What is most valuable?
The most valuable features of this product are the following:
- Policy Xpress
Allows for the ability to build policies triggered off of events in a codeless manner.
- Separation of Duty (SOD) policies
Gives the ability to create roles and/or policies with a criteria for removal or addition of a role, policy, or an entitlement based on the user’s title as an example.
IDM has a rich set of connectors that covers traditional on premise, SAAS related, or custom resources. IDM provides the ability to create a custom connector through its Connector Xpress module. The module itself allows one to build a connector to any resource that is either LDAP or database driven. Once again this process involves no coding for the task.

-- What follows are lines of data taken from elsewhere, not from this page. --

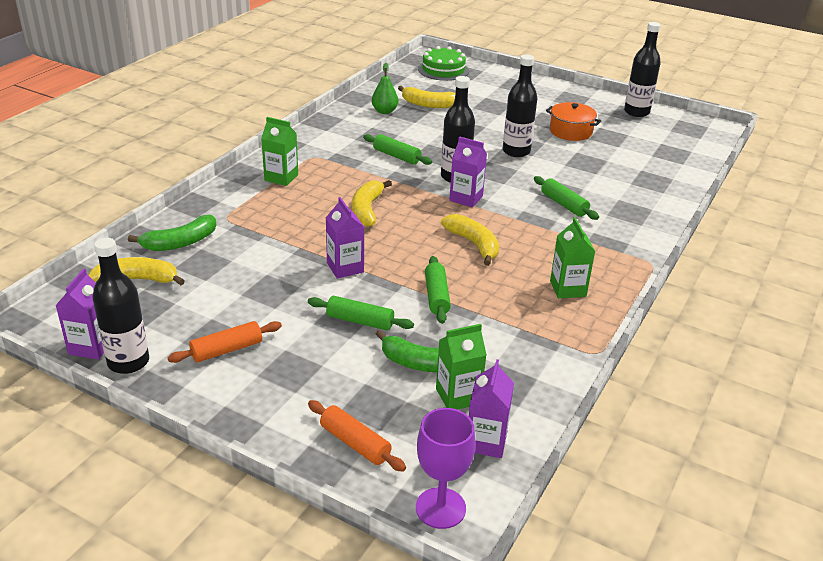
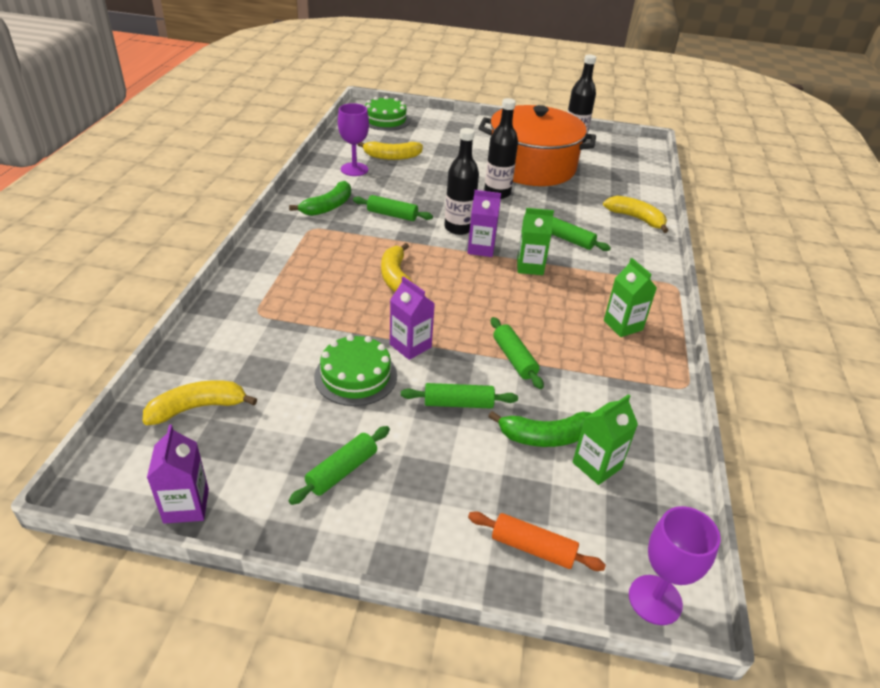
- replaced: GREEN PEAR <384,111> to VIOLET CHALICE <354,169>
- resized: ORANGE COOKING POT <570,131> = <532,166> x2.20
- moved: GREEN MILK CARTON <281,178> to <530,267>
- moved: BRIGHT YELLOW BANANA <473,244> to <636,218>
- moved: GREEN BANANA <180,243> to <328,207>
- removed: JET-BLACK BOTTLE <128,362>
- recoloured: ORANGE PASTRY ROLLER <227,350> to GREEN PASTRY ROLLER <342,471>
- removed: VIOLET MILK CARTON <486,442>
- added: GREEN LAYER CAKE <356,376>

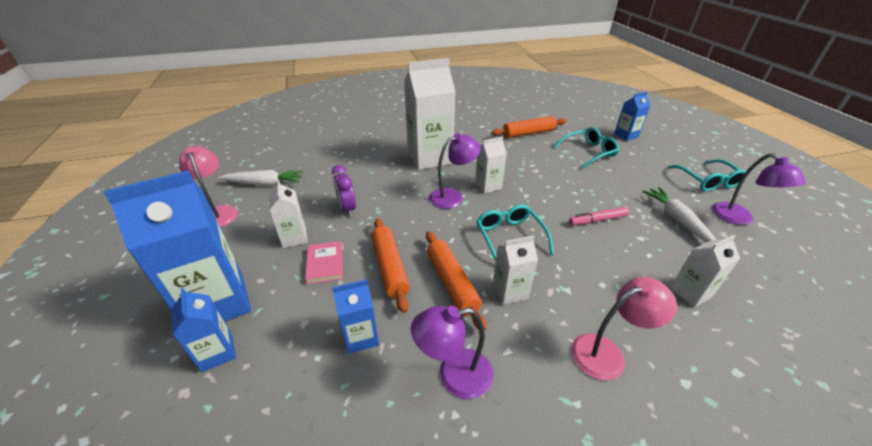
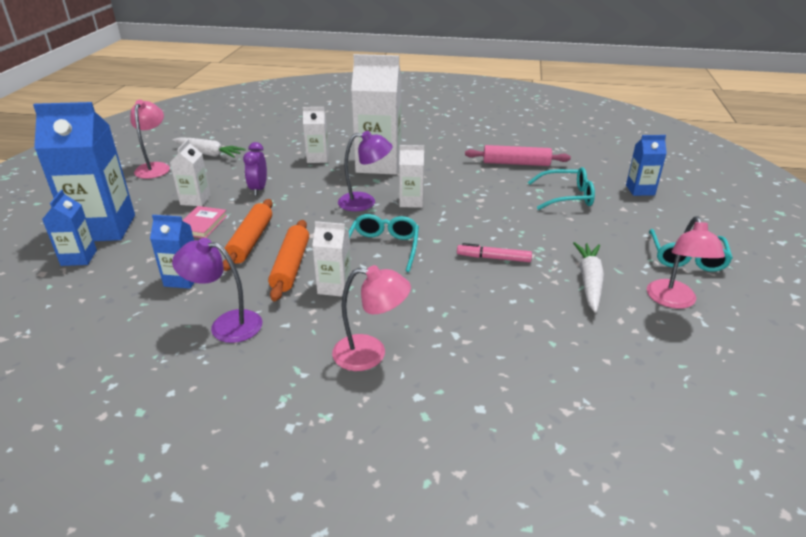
- recoloured: ORANGE PASTRY ROLLER <528,133> to PINK PASTRY ROLLER <516,163>
- recoloured: VIOLET LAMP <739,218> to PINK LAMP <673,301>
- moved: WHITE MILK CARTON <690,292> to <318,158>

How has it helped my organization?
I'm an integrator, and as a result I deploy solutions in behalf of an organization. IDM improves the organizations ability to govern the life cycle of an end user. The life cycle starts with the on-boarding of an individual to the organization, whether it’s a contractor, consultant, employee (full or part time), or a partner. The life cycle ends with the departure of the individual from the organization. Everything in between is about managing the user's access, permissions, profile, and evolution from an identity stand point. We (Mycroft) advise and implement the necessary user cases that drives the successful central management of identities for an organization. Plain and simple, IDM provides the automation that allows the IT and respective business department(s) to focus in on other pressing needs while IDM standardizes the identity practice.
What needs improvement?
The areas of this product which requires improvement are as follows:
- The User Interface (UI)
The User Interface has been improving over time and there are products such as IDMLogic Sigma that improves upon the user UI experience.
- Its delegation model
While IDM has the capability to delegate, the delegation process is not intuitive or forthcoming to the clients. The delegation model is present but it’s not a straight forward model to design against.
These two areas are the ones that stand out, as I probably developed a tolerance over the years for any other if others do exist.
For how long have I used the solution?
What was my experience with deployment of the solution?
Yes, but deployment issues are hardly product installations, but rather retro-fitting the installation to the core principals of the organization. Anyone can install the product within a 20 minute window in an ideal scenario. Each organization has environmental complexities and business policies that at times causes issues with the deployment.
What do I think about the stability of the solution?
No issues with stability.
What do I think about the scalability of the solution?
No issues with scalability. Typically deployments are done with an assumption that an organization will grow by a certain percentage in the foreseeable future. As a result the architecture will adhere to the growth plans accordingly.
How are customer service and technical support?
Technical support has drastically improved over the years, as a result I would rate them at 7.5 and climbing.
Which solution did I use previously and why did I switch?
While I implement solutions for organizations, I witness switches for the following reasons:
- Staff are no longer knowledgeable on the solution as a result of staff turnover over time
- Product configuration has not been maintained to support needs of the business over time
- Vendor Support and direction
- Cost model
- The direction of the organization and its relationship with other vendors
How was the initial setup?
In my experience, the posture of the setup has a direct correlation to the use case mapped to the feature set and functionality. There are numerous ways to implement a solution, but the level of complexity stems from the ability to simplify the requirements and work with the business on compromises. All organizations have security and business policies that they mandate by or govern towards. As a result, the initial setup or configuration is a direct by-product of how the use case is socialized into the product. At times, some business processes should not be subjected to IDM at all. unless there are compromises to how the business flow is managed. Understanding this basic idea and product limitations go hand in hand.
What was our ROI?
The ROI on CA IDM is a result of the following 3 areas:
- Employee productivity
Faster onboarding process and provisioning. The ability for end user to perform self-service password resets and utilize an access requests system.
- IT cost savings
The ability to focus less on traditional cost areas around password resets, user on-boarding, and essentially the whole user life cycle allows IT to spend on other technical areas wisely. Cost savings to IT is not only how to save but also how to re-purpose the funds to other needed areas.
- Cost avoidance.
Potentially recovering from security breaches or violations and the cost to recover from them. Centralized management introduces efficiency that leads to shared resources not redundant work throughout an organization.